» **Supplied passage**:
◇ ◇ ◇ ◇ ◇
Science and Technology Innovation Program

Virtual Solutions to Real-World Problems

An Eco Tour of Second Life

Feb 19, 2008

If you have never been in a virtual world, here is your chance to visit one of the most popular, Second Life, and see how people are using this online environment to address real world environmental issues ranging from tackling climate change to fostering more sustainable consumption patterns. The tour will take you to places like:

  • Eolus One, where a virtual world energy management system is reducing energy consumption in real-world buildings;
  • Etopia Eco-village which showcases sustainable architecture and sustainable living;
  • the Avatar Action Center that seeks to educate Second Life residents about sustainability issues and empower them to take action in their real lives; and
  • Second Chance Trees where residents plant virtual trees that trigger the planting of endangered tree species worldwide.

Take the Eco Tour.

Second Life, created by San Francisco-based Linden Labs in 2002, now has over a half million active users, with 40,000 to 50,000 people in-world at any given time (70 percent of these users are from outside the United States). One of the interesting features of Second Life is the existence of an in-world currency (called Lindens) that links directly to real currency and support an extensive range of virtual/real commerce activities. On a typical day, well over $1 million will be spent in Second Life.

Second Life is being used by dozens of universities; corporations such as IBM; government agencies like NOAA, the Centers for Disease Control, and the Library of Congres; and philanthropies. Recently, a Spanish charity group raised enough money through its Second Life awareness campaign, which featured a homeless avatar, to provide a month of healthcare and education for a real-life child. A number of countries have actually opened virtual embassies in Second Life, including Estonia and Sweden.

David Rejeski, who directs the Foresight and Governance Project (aka Nano Hauptmann in Second Life) noted that, "Virtual worlds like Second Life open up a whole new set of possibilities for public sector organizations to engage people and explore new approaches to governance. We should view them as a test bed for running policy experiments in areas as diverse at emissions trading, energy-use reduction, product labeling, or conflict resolution."

The Second Life Eco-Tour is part of a larger project with the Environmental Protection Agency to explore how computer and video game technologies can be applied to environmental issues. The Eco-Tour was developed by UC/Berkeley graduate student Stephanie Gerson (Sequioa Hax in Second Life) and Charles Lawrence (Geuis Teses in Second Life).
◇ ◇ ◇ ◇ ◇
» **Data listing**:
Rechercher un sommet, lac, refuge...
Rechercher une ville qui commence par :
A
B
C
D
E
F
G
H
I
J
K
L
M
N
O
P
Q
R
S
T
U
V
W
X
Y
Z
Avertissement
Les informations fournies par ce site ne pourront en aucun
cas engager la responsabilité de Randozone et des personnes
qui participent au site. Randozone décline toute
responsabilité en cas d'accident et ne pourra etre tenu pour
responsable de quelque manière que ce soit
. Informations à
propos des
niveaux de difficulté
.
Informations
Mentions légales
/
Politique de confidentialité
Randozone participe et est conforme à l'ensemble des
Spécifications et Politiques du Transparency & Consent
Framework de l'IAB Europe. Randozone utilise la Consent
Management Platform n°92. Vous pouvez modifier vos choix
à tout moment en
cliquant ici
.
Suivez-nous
◇ ◇ ◇ ◇ ◇
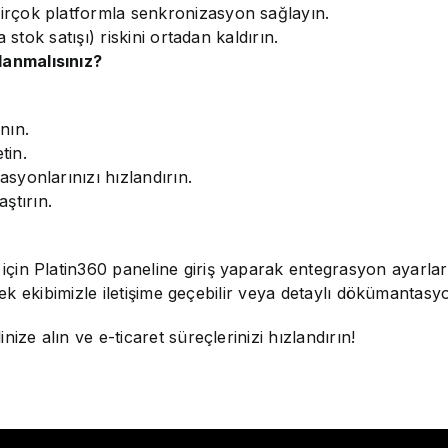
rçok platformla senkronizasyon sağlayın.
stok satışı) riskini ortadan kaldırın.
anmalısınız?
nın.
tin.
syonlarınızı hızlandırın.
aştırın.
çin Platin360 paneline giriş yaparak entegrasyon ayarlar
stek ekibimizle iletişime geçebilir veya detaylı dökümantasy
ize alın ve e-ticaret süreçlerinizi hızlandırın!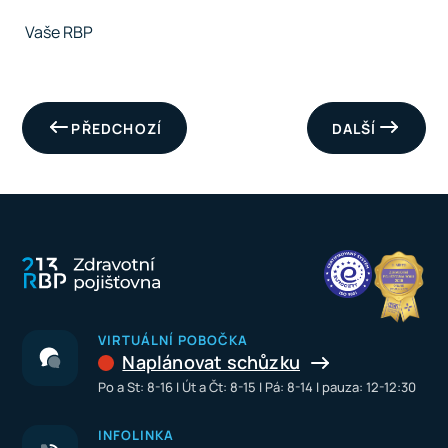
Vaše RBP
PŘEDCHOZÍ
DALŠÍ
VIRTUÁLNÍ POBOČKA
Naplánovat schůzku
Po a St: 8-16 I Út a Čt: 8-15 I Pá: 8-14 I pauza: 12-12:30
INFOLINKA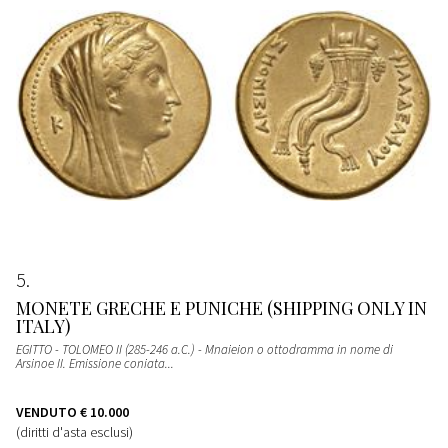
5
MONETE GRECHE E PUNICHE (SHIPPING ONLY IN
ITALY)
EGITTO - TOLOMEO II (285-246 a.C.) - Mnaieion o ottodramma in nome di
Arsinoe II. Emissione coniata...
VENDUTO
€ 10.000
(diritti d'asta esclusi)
◇ ◇ ◇ ◇ ◇
» **What to do**:
Duplicate the portion of the Second Life eco tour text between "Second Life, created" and "in Second Life.", inclusive, word for word.

» **Your solution**:
Second Life, created by San Francisco-based Linden Labs in 2002, now has over a half million active users, with 40,000 to 50,000 people in-world at any given time (70 percent of these users are from outside the United States). One of the interesting features of Second Life is the existence of an in-world currency (called Lindens) that links directly to real currency and support an extensive range of virtual/real commerce activities. On a typical day, well over $1 million will be spent in Second Life.